▸ **課題 1**: 会社法の答案例から、「現時点でまだ出題趣旨・採点実」から「がって、Dも「解任された者」に含まれる。」までの部分を一字一句そのまま抜き出してください。
▸ **課題 2**: 会社法の答案例について、示されている最後の文の後に続く内容を書き進めてください。
*** 提示文 ***
令和4年度の司法試験過去問、会社法です。

現時点でまだ出題趣旨・採点実感が出ておりませんので、あくまでも答案例の1例と思って読んでいただければ幸いです。

記載内容については大幅な間違いがある可能性もありますので、ご自身の学習に利用される際にはくれぐれも鵜呑みにせず批判的な目線で検討していただければと思います。

 

第1.設問1
1.Dの主張
 Dは本件株主総会決議でDが取締役に再任されなかったことが実質的な解任(会社法339条1項、以下法名略)であり、甲社は339条2項に基づいてDに対し損害賠償責任を負うと主張することが考えられる。そして、Dの任期は平成30年6月20日から4年間であるところ、Dは令和2年6月25日開催の本件定時株主総会において取締役として選任されず、2年の任期を残して実質的に解任されているから、損害額は従前に受けていた役員報酬である月額40万円に残りの任期であった24か月を乗じた960万円が損害となると主張することが考えられる。
2.主張の当否
(1)ア. まず、Dは定時株主総会で選任されなかったことが実質的に見て解任であると主張するが、選任議案が否決されたに過ぎない者が「解任された者」(339条2項)に当たるか。
イ. 339条2項の趣旨は、株主総会が会社の経営に相応しくないと考える役員を自由に解任することができる(339条1項)ことに鑑みて、解任される役員の利益を保護するところにある。そして、取締役の任期の途中で株主総会が取締役の任期を短縮する旨の定款変更を行い、当該定款変更により任期が満了することになる取締役を再任しないことは、当該取締役からみて人気の途中で取締役を解任されてその地位をはく奪されるのと同視しうるのであって、当該取締役が将来において得られると想定していた利益に対する期待権を保護する必要がある。したがって、任期の途中で定款変更がなされ、その後に株主総会で取締役として再任されなかった者も「解任された者」に含むと解する。したがって、Dも「解任された者」に含まれる。
(2)ア. では、Dに関して「解任によって生じた損害」をいかなる基準で判断すべきか。
*** データ抜粋 ***
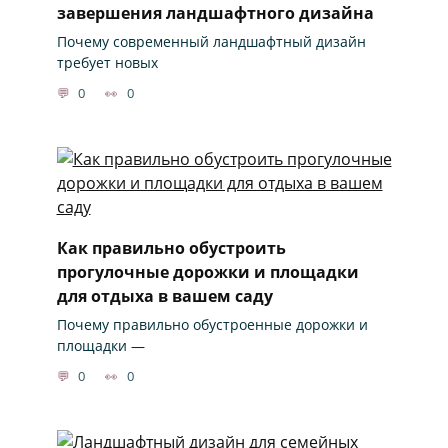
завершения ландшафтного дизайна
Почему современный ландшафтный дизайн
требует новых
0
0
Как правильно обустроить
прогулочные дорожки и площадки
для отдыха в вашем саду
Почему правильно обустроенные дорожки и
площадки —
0
0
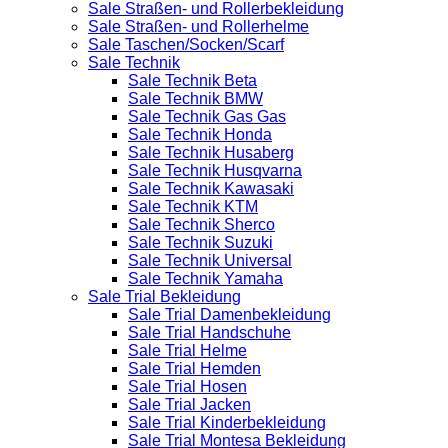
Sale Straßen- und Rollerbekleidung
Sale Straßen- und Rollerhelme
Sale Taschen/Socken/Scarf
Sale Technik
Sale Technik Beta
Sale Technik BMW
Sale Technik Gas Gas
Sale Technik Honda
Sale Technik Husaberg
Sale Technik Husqvarna
Sale Technik Kawasaki
Sale Technik KTM
Sale Technik Sherco
Sale Technik Suzuki
Sale Technik Universal
Sale Technik Yamaha
Sale Trial Bekleidung
Sale Trial Damenbekleidung
Sale Trial Handschuhe
Sale Trial Helme
Sale Trial Hemden
Sale Trial Hosen
Sale Trial Jacken
Sale Trial Kinderbekleidung
Sale Trial Montesa Bekleidung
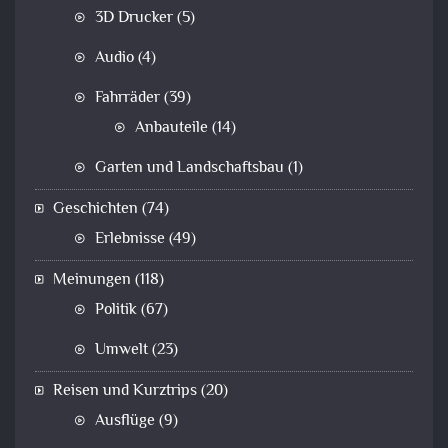
3D Drucker
(5)
Audio
(4)
Fahrräder
(39)
Anbauteile
(14)
Garten und Landschaftsbau
(1)
Geschichten
(74)
Erlebnisse
(49)
Meinungen
(118)
Politik
(67)
Umwelt
(23)
Reisen und Kurztrips
(20)
Ausflüge
(9)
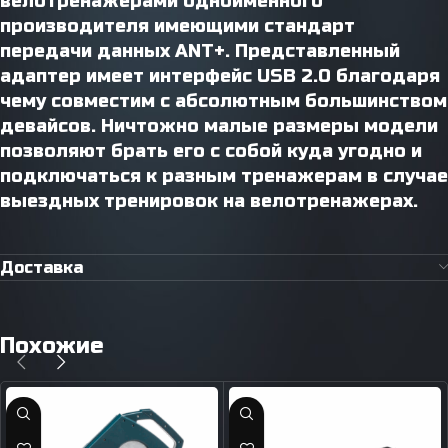
велотренажерами одноименного
производителя имеющими стандарт
передачи данных ANT+. Представленный
адаптер имеет интерфейс USB 2.0 благодаря
чему совместим с абсолютным большинством
девайсов. Ничтожно малые размеры модели
позволяют брать его с собой куда угодно и
подключаться к разным тренажерам в случае
выездных тренировок на велотренажерах.
Доставка
Похожие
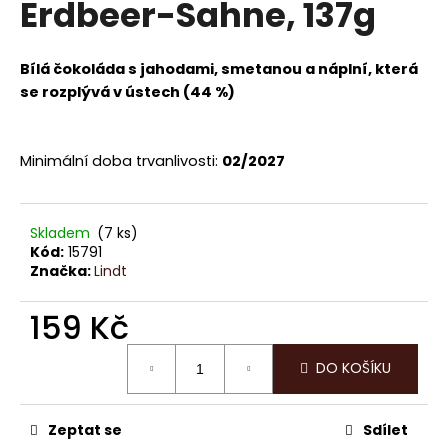
Erdbeer-Sahne, 137g
a
j
Bílá čokoláda s jahodami, smetanou a náplní, která
í
se rozplývá v ústech (44 %)
t
?
Minimální doba trvanlivosti:
02/2027
HLEDAT
Skladem
(7 ks)
Kód:
15791
Značka:
Lindt
159 Kč
D
o
Měrná
p
DO KOŠÍKU
cena:
o
r
u
Zeptat se
Sdílet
***
▸ **解答結果 1**:
現時点でまだ出題趣旨・採点実感が出ておりませんので、あくまでも答案例の1例と思って読んでいただければ幸いです。

記載内容については大幅な間違いがある可能性もありますので、ご自身の学習に利用される際にはくれぐれも鵜呑みにせず批判的な目線で検討していただければと思います。

 

第1.設問1
1.Dの主張
 Dは本件株主総会決議でDが取締役に再任されなかったことが実質的な解任(会社法339条1項、以下法名略)であり、甲社は339条2項に基づいてDに対し損害賠償責任を負うと主張することが考えられる。そして、Dの任期は平成30年6月20日から4年間であるところ、Dは令和2年6月25日開催の本件定時株主総会において取締役として選任されず、2年の任期を残して実質的に解任されているから、損害額は従前に受けていた役員報酬である月額40万円に残りの任期であった24か月を乗じた960万円が損害となると主張することが考えられる。
2.主張の当否
(1)ア. まず、Dは定時株主総会で選任されなかったことが実質的に見て解任であると主張するが、選任議案が否決されたに過ぎない者が「解任された者」(339条2項)に当たるか。
イ. 339条2項の趣旨は、株主総会が会社の経営に相応しくないと考える役員を自由に解任することができる(339条1項)ことに鑑みて、解任される役員の利益を保護するところにある。そして、取締役の任期の途中で株主総会が取締役の任期を短縮する旨の定款変更を行い、当該定款変更により任期が満了することになる取締役を再任しないことは、当該取締役からみて人気の途中で取締役を解任されてその地位をはく奪されるのと同視しうるのであって、当該取締役が将来において得られると想定していた利益に対する期待権を保護する必要がある。したがって、任期の途中で定款変更がなされ、その後に株主総会で取締役として再任されなかった者も「解任された者」に含むと解する。したがって、Dも「解任された者」に含まれる。

▸ **解答結果 2**:
イ. 会社と取締役の関係は委任関係となる(330条、民法644条)ところ、当事者間で会社法上定められる任期の範囲内で具体的な任期について合意をしていた場合には、当該合意内容が委任契約の内容となり、両当事者を拘束して、一方当事者が相手方の同意なく変更することはできなくなると解する。
 ここで、甲社は非公開会社(5条2号参照)であるから、定款で取締役の任期を最長10年まで伸長できる(332条2項)ところ、甲社ではこれに従って取締役の任期を10年とする旨の定款を設けていた。そして、Dが取締役に就任する際にAからDに対して乙社出身の取締役については従前から4年ごとに交代している旨の説明があり、Dもそれを受けて61歳まで取締役を務めた方がより長く安定した収入を得られる旨を述べて取締役就任を引き受けている。そうすると、甲社とDとの間では取締役の任期を4年とする旨の合意が形成されたといえるから、Dの任期は4年であり甲社が一方的にこれを変更することは許されなくなる。
(3) したがって、Dの主張通り、Dの任期は2年残っていたと言うことができ、「解任によって生じた損害」は月額40万円の報酬に残任期を乗じた960万円になるといえる。よって、Dの請求は認められる。
第2.設問2
1.Jの主張
 Jは戊社の株主として株主代表訴訟(847条1項)を提起し、その中でGがデュー・デリジェンスを行わないまま事業譲渡契約を締結したことが任務懈怠に当たると主張することが考えられる。そして、その損害額については、デュー・デリジェンスが適切になされていた場合の対価として想定される最大金額である1000万円と実際に事業譲渡の対価とされた4000万円の差額である3000万円であると主張することが考えられる。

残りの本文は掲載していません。